### TASK
From the first entry to the last, restate everything word for word and exclude pictures.

### INFORMATION SUPPLIED
§ §
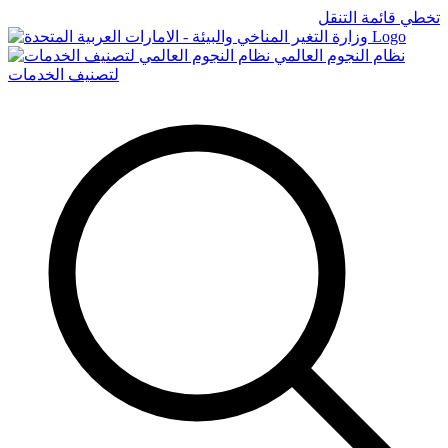
تخطي قائمة التنقل
Logo
نظام النجوم العالمي
لتصنيف الخدمات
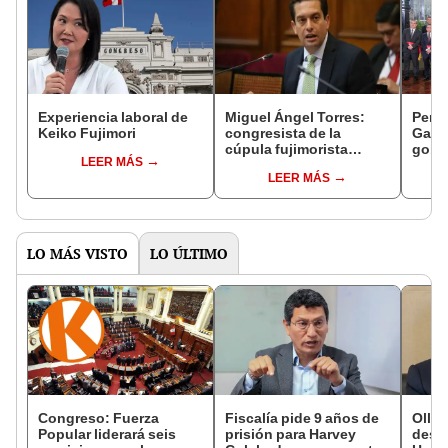
Experiencia laboral de
Miguel Ángel Torres:
Perfi
Keiko Fujimori
congresista de la
Gabin
cúpula fujimorista
gobi
LEER MÁS
controlará el primer año
Fujim
LEER MÁS
del Senado
LO MÁS VISTO
LO ÚLTIMO
Congreso: Fuerza
Fiscalía pide 9 años de
Ollan
Popular liderará seis
prisión para Harvey
destr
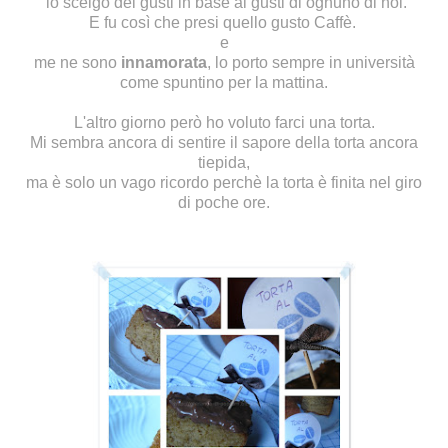
io scelgo dei gusti in base ai gusti di ognuno di noi.
E fu così che presi quello gusto Caffè.
e
me ne sono
innamorata
, lo porto sempre in università
come spuntino per la mattina.
L'altro giorno però ho voluto farci una torta.
Mi sembra ancora di sentire il sapore della torta ancora
tiepida,
ma è solo un vago ricordo perchè la torta è finita nel giro
di poche ore.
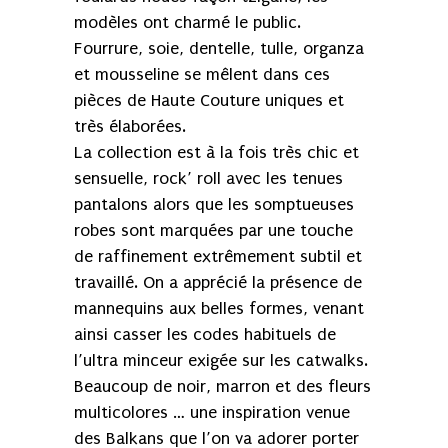
modèles ont charmé le public.
Fourrure, soie, dentelle, tulle, organza
et mousseline se mêlent dans ces
pièces de Haute Couture uniques et
très élaborées.
La collection est à la fois très chic et
sensuelle, rock’ roll avec les tenues
pantalons alors que les somptueuses
robes sont marquées par une touche
de raffinement extrêmement subtil et
travaillé. On a apprécié la présence de
mannequins aux belles formes, venant
ainsi casser les codes habituels de
l’ultra minceur exigée sur les catwalks.
Beaucoup de noir, marron et des fleurs
multicolores … une inspiration venue
des Balkans que l’on va adorer porter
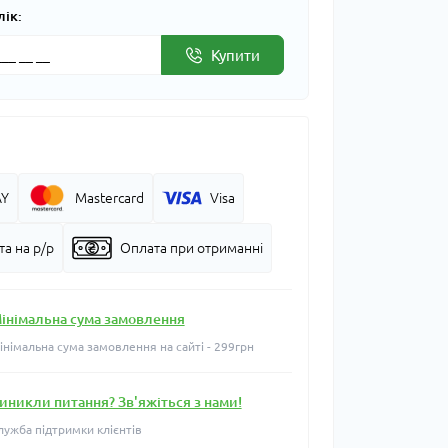
лік:
Купити
AY
Mastercard
Visa
а на р/р
Оплата при отриманні
інімальна сума замовлення
інімальна сума замовлення на сайті - 299грн
иникли питання? Зв'яжіться з нами!
лужба підтримки клієнтів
§ §
### COMPLETED EXERCISE
تخطي قائمة التنقل
Logo
نظام النجوم العالمي
لتصنيف الخدمات
Experiencia laboral de
Miguel Ángel Torres:
Perfi
Keiko Fujimori
congresista de la
Gabin
cúpula fujimorista
gobi
LEER MÁS
controlará el primer año
Fujim
LEER MÁS
del Senado
LO MÁS VISTO
LO ÚLTIMO
Congreso: Fuerza
Fiscalía pide 9 años de
Ollan
Popular liderará seis
prisión para Harvey
destr
io scelgo dei gusti in base ai gusti di ognuno di noi.
E fu così che presi quello gusto Caffè.
e
me ne sono
innamorata
, lo porto sempre in università
come spuntino per la mattina.
L'altro giorno però ho voluto farci una torta.
Mi sembra ancora di sentire il sapore della torta ancora
tiepida,
ma è solo un vago ricordo perchè la torta è finita nel giro
di poche ore.
modèles ont charmé le public.
Fourrure, soie, dentelle, tulle, organza
et mousseline se mêlent dans ces
pièces de Haute Couture uniques et
très élaborées.
La collection est à la fois très chic et
sensuelle, rock’ roll avec les tenues
pantalons alors que les somptueuses
robes sont marquées par une touche
de raffinement extrêmement subtil et
travaillé. On a apprécié la présence de
mannequins aux belles formes, venant
ainsi casser les codes habituels de
l’ultra minceur exigée sur les catwalks.
Beaucoup de noir, marron et des fleurs
multicolores … une inspiration venue
des Balkans que l’on va adorer porter
лік:
Купити
AY
Mastercard
Visa
а на р/р
Оплата при отриманні
інімальна сума замовлення
інімальна сума замовлення на сайті - 299грн
иникли питання? Зв'яжіться з нами!
лужба підтримки клієнтів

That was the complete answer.